Siddharameshwar was born in 1888 in the village Pathri, Solapur, India.  In 1906 he was initiated by his guru 'Shri Bhausaheb Maharaj' in Karnataka, India, who taught  meditation as the way to reach Final Reality. He was one of the contemporaries of Sri Ramana Maharshi.

In 1920 Siddharameshwar started to set out on a fast way to attain realization, six years after Bhauhaseb maharaj had died. His fellow-students opposed, but eventually he succeeded by himself.

Siddharameshwar died on November 9, 1936, at the age of 48, passing his understanding to his disciples.

Atma Vidya (Self-Knowledge") was the central theme in Siddharameshwar Maharaj's teachings. In 'Master Key to Self-Realization' he describes how the teaching of Vedanta is transmitted to a student. It starts with the guru. Thereafter a mantra is  used to make the mind receptive. Then the teaching has to be realized experientially by the student.
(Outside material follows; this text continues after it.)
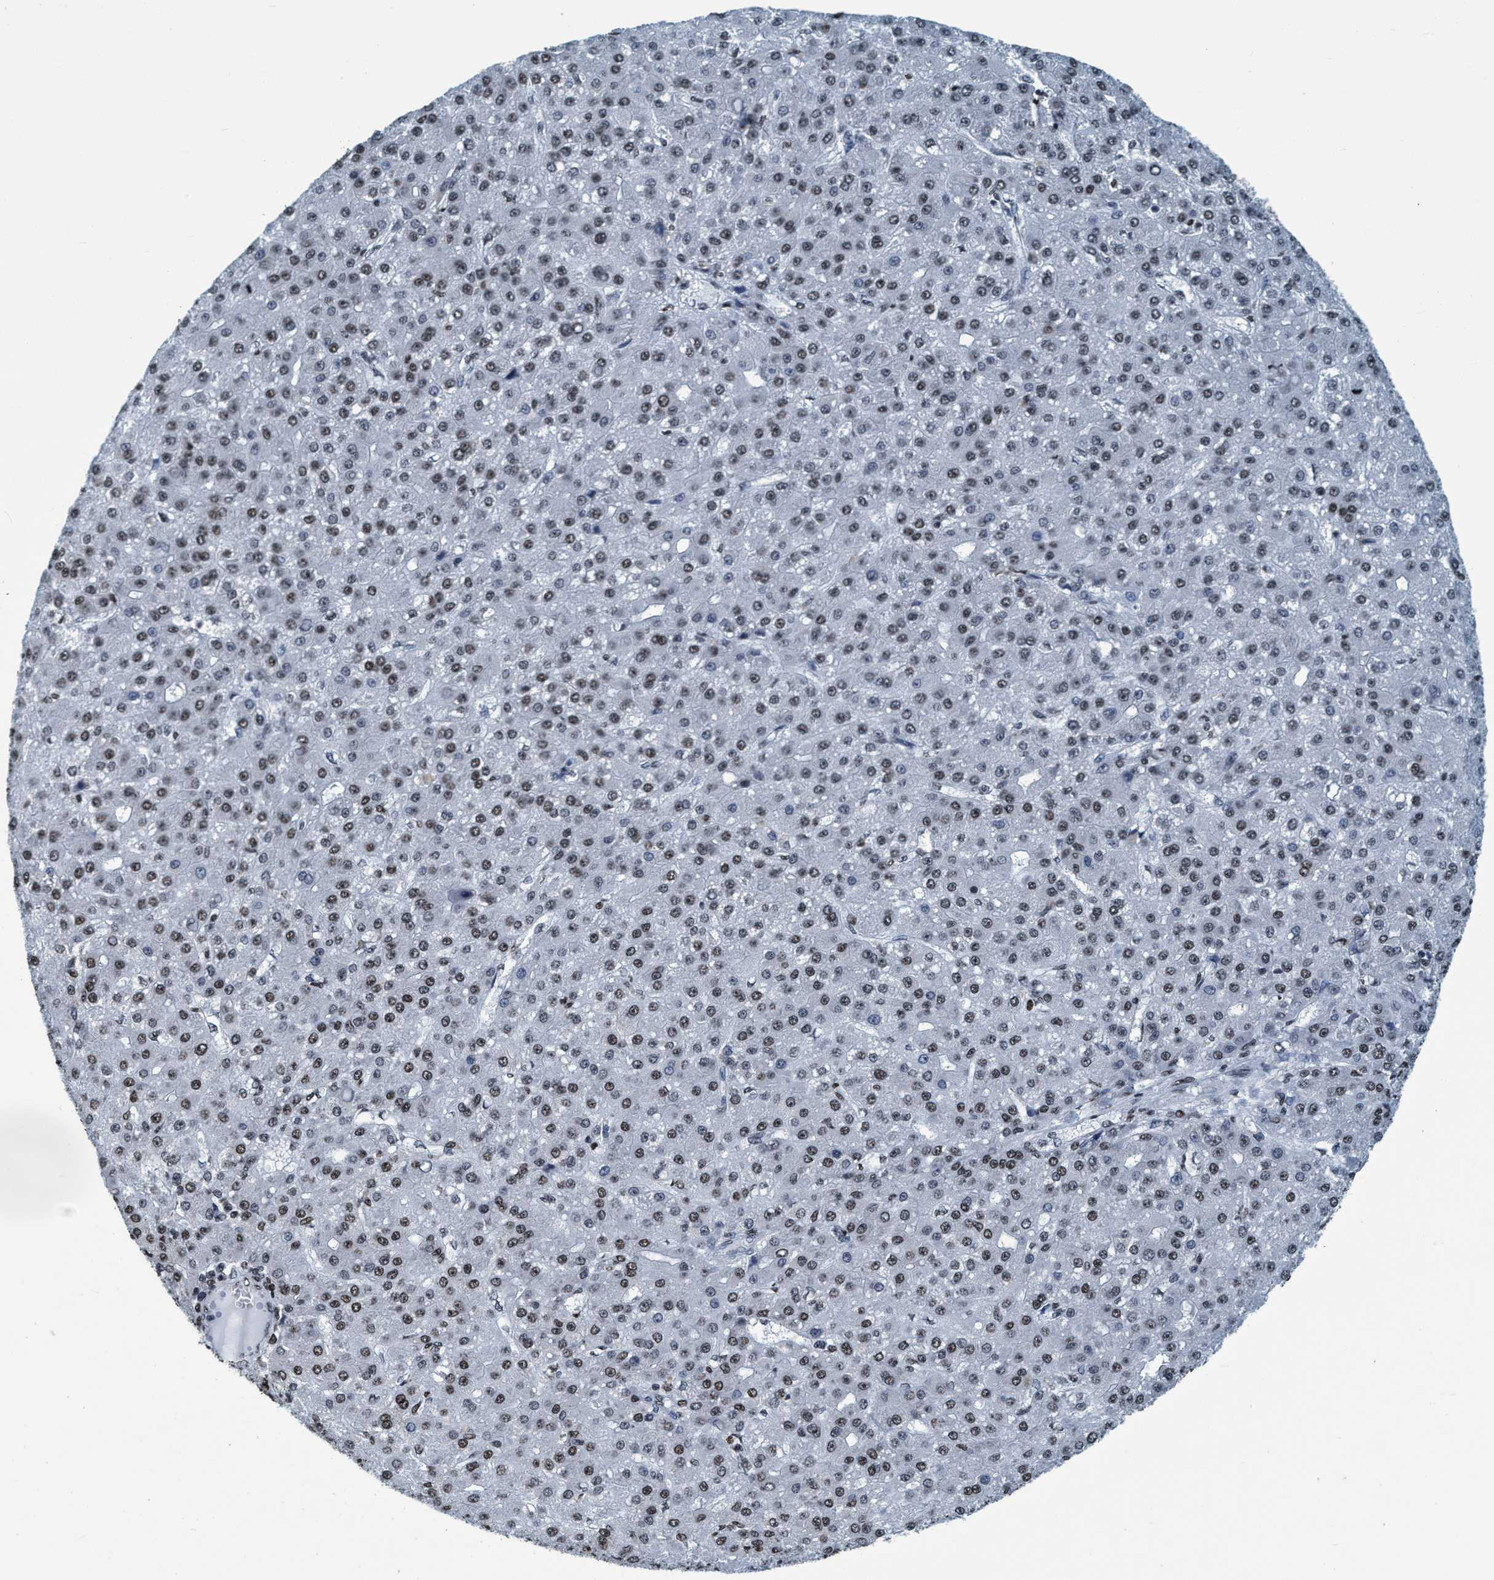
{"staining": {"intensity": "weak", "quantity": ">75%", "location": "nuclear"}, "tissue": "liver cancer", "cell_type": "Tumor cells", "image_type": "cancer", "snomed": [{"axis": "morphology", "description": "Carcinoma, Hepatocellular, NOS"}, {"axis": "topography", "description": "Liver"}], "caption": "Immunohistochemistry (DAB (3,3'-diaminobenzidine)) staining of human liver cancer displays weak nuclear protein positivity in approximately >75% of tumor cells.", "gene": "CCNE2", "patient": {"sex": "male", "age": 67}}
The student has to turn away his mind from external objects and the gross body, and turn within. By realizing that objects have only a temporary appearance, it becomes possible to develop detachment and to clear one's mental landscape. This is a necessary step to develop Self-Knowledge, the renunciation of the impermanent, and the knowing of the permanent.

The teachings of Siddharameshwar have been called Vihangam Marg, "the bird's way", the direct path to Self-discovery.

 

Siddharameshwar's most famous student was Sri Nisargadatta who said the following of his master,

My Guru told me: "Go back to that state of pure being, where the ‘I am’ is still in its purity before it got contaminated with ‘I am this’ or ‘I am that.’ Your burden is of false self-identifications, abandon them all."

My guru told me, "Trust me, I tell you: you are Divine. Take it as the absolute truth. Your joy is divine, your suffering is divine too. All comes from God. Remember it always. You are God, your will alone is done." I did believe him and soon realized how wonderfully true and accurate were his words. I did not condition my mind by thinking, "I am God, I am wonderful, I am beyond." I simply followed his instruction, which was to focus the mind on pure being, "I am," and stay in it. I used to sit for hours together, with nothing but the "I am" in my mind and soon the peace and joy and deep all-embracing love became my normal state.

In it all disappeared—myself, my guru, the life I lived, the world around me. Only peace remained, and unfathomable silence (from 'I Am That' by Nisargadatta Maharaj).